July 6, 2018

Employment Authorization & Hiring Immigrants

by Payam Yazdani, Yazdani Law, LLC

Immigration has been a hot topic in the news recently, with the Supreme Court ruling on Presidential Proclamation 9645 (the so-called travel ban) as well as updated policies related to the North American Free Trade Agreement. This leaves many employers wondering whether they are in compliance with the current law.

Employers can be subject to civil and criminal penalties if they employ individuals who are not authorized to work in the United States. The law prohibits employers from knowingly employing someone who is not authorized to work, and from continuing to employ someone after the employer becomes aware that the employee is not authorized to work. Employers are legally required to verify employment authorization for all employees through proper and timely completion of form I-9, which they must retain in their records. An employer should avoid any discriminatory practices and should never request more or different documents than what is described on form I-9 to verify employment authorization. HR personnel must be trained to comply with employment authorization verification requirements.

Employers are strongly encouraged to implement an immigration policy. At its core, the policy should make clear whether the employer will sponsor foreign workers, and under what terms. An immigration policy should take into consideration the anti-discrimination provision of the Immigration and Nationality Act. It is recommended that the policy addresses other specific issues including how the employer tracks important data such as expiration and priority dates, extension eligibility, permanent residence filing, Labor Condition Application information, E-Verify and I-9 reverification. The policy should also describe workflow and document management practices related to immigration filings, points of contact and communication protocols, how filing expenses are handled, how changes in the job or location are handled and how travel plans are managed.

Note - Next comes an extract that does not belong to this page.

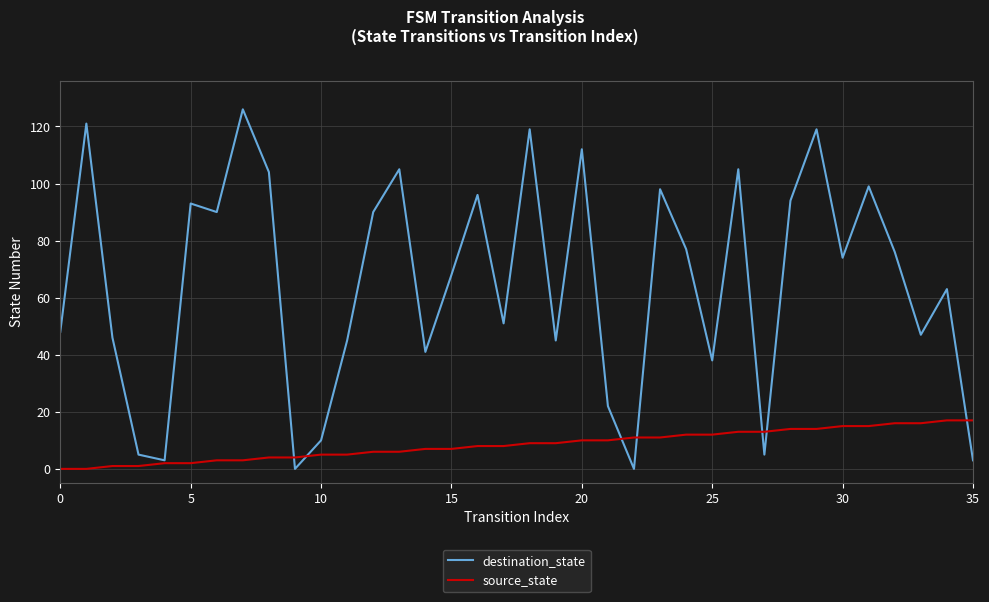

List the series in order of their peak value, highest first.

destination_state, source_state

Employers should never express or imply a preference for temporary visa holders over U.S. workers. When hiring a foreign national who requires visa sponsorship, the employer must first determine what type of visa may allow the prospective employee to work for the employer. This can depend on several facts including the type of job and its requirements, the employer and the nature of its business, and the prospective employee’s place of birth, immigration history and credentials including education and experience. The employer must also determine if there are any specific filing dates or deadlines, and the earliest date the employee may be able to start working pursuant to the visa. Other issues such as cost of the visa process, duration of the visa, job location and wage requirements must also be considered. It is best to engage legal counsel from initial consideration of the prospective employee to determine whether a visa is viable under the terms of the employment.

It’s important to ensure that your business complies with all aspects of the current policy, so doing your research and seeking a professional opinion will reassure both you and your staff that your company is following the law.